Source material:
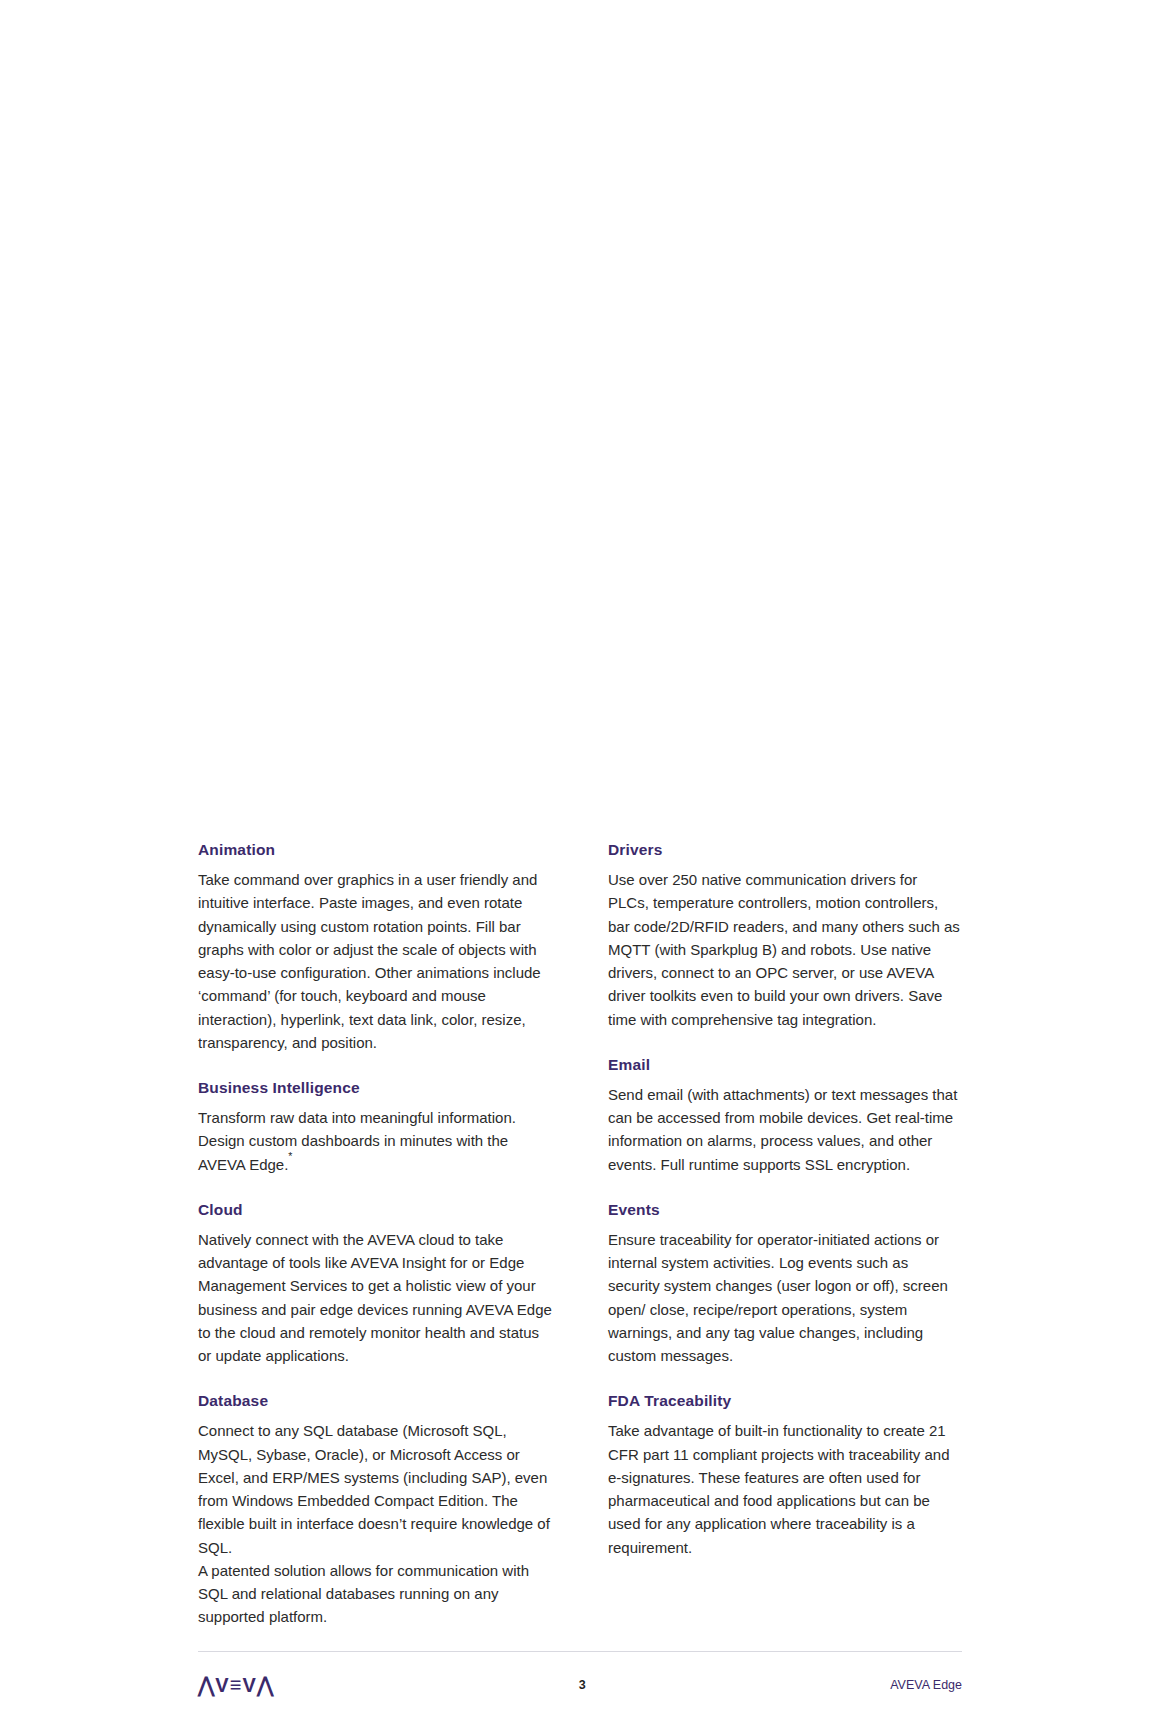Animation
Take command over graphics in a user friendly and intuitive interface. Paste images, and even rotate dynamically using custom rotation points. Fill bar graphs with color or adjust the scale of objects with easy-to-use configuration. Other animations include ‘command’ (for touch, keyboard and mouse interaction), hyperlink, text data link, color, resize, transparency, and position.
Business Intelligence
Transform raw data into meaningful information. Design custom dashboards in minutes with the AVEVA Edge.*
Cloud
Natively connect with the AVEVA cloud to take advantage of tools like AVEVA Insight for or Edge Management Services to get a holistic view of your business and pair edge devices running AVEVA Edge to the cloud and remotely monitor health and status or update applications.
Database
Connect to any SQL database (Microsoft SQL, MySQL, Sybase, Oracle), or Microsoft Access or Excel, and ERP/MES systems (including SAP), even from Windows Embedded Compact Edition. The flexible built in interface doesn’t require knowledge of SQL.
A patented solution allows for communication with SQL and relational databases running on any supported platform.
Drivers
Use over 250 native communication drivers for PLCs, temperature controllers, motion controllers, bar code/2D/RFID readers, and many others such as MQTT (with Sparkplug B) and robots. Use native drivers, connect to an OPC server, or use AVEVA driver toolkits even to build your own drivers. Save time with comprehensive tag integration.
Email
Send email (with attachments) or text messages that can be accessed from mobile devices. Get real-time information on alarms, process values, and other events. Full runtime supports SSL encryption.
Events
Ensure traceability for operator-initiated actions or internal system activities. Log events such as security system changes (user logon or off), screen open/ close, recipe/report operations, system warnings, and any tag value changes, including custom messages.
FDA Traceability
Take advantage of built-in functionality to create 21 CFR part 11 compliant projects with traceability and e-signatures. These features are often used for pharmaceutical and food applications but can be used for any application where traceability is a requirement.
⋀V≡V⋀ 3 AVEVA Edge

Problem to work on:
Nothing but an exact copy of the data above, minus its pictures, should appear in the response.

Your solution:
Animation
Take command over graphics in a user friendly and intuitive interface. Paste images, and even rotate dynamically using custom rotation points. Fill bar graphs with color or adjust the scale of objects with easy-to-use configuration. Other animations include ‘command’ (for touch, keyboard and mouse interaction), hyperlink, text data link, color, resize, transparency, and position.
Business Intelligence
Transform raw data into meaningful information. Design custom dashboards in minutes with the AVEVA Edge.*
Cloud
Natively connect with the AVEVA cloud to take advantage of tools like AVEVA Insight for or Edge Management Services to get a holistic view of your business and pair edge devices running AVEVA Edge to the cloud and remotely monitor health and status or update applications.
Database
Connect to any SQL database (Microsoft SQL, MySQL, Sybase, Oracle), or Microsoft Access or Excel, and ERP/MES systems (including SAP), even from Windows Embedded Compact Edition. The flexible built in interface doesn’t require knowledge of SQL.
A patented solution allows for communication with SQL and relational databases running on any supported platform.
Drivers
Use over 250 native communication drivers for PLCs, temperature controllers, motion controllers, bar code/2D/RFID readers, and many others such as MQTT (with Sparkplug B) and robots. Use native drivers, connect to an OPC server, or use AVEVA driver toolkits even to build your own drivers. Save time with comprehensive tag integration.
Email
Send email (with attachments) or text messages that can be accessed from mobile devices. Get real-time information on alarms, process values, and other events. Full runtime supports SSL encryption.
Events
Ensure traceability for operator-initiated actions or internal system activities. Log events such as security system changes (user logon or off), screen open/ close, recipe/report operations, system warnings, and any tag value changes, including custom messages.
FDA Traceability
Take advantage of built-in functionality to create 21 CFR part 11 compliant projects with traceability and e-signatures. These features are often used for pharmaceutical and food applications but can be used for any application where traceability is a requirement.
⋀V≡V⋀ 3 AVEVA Edge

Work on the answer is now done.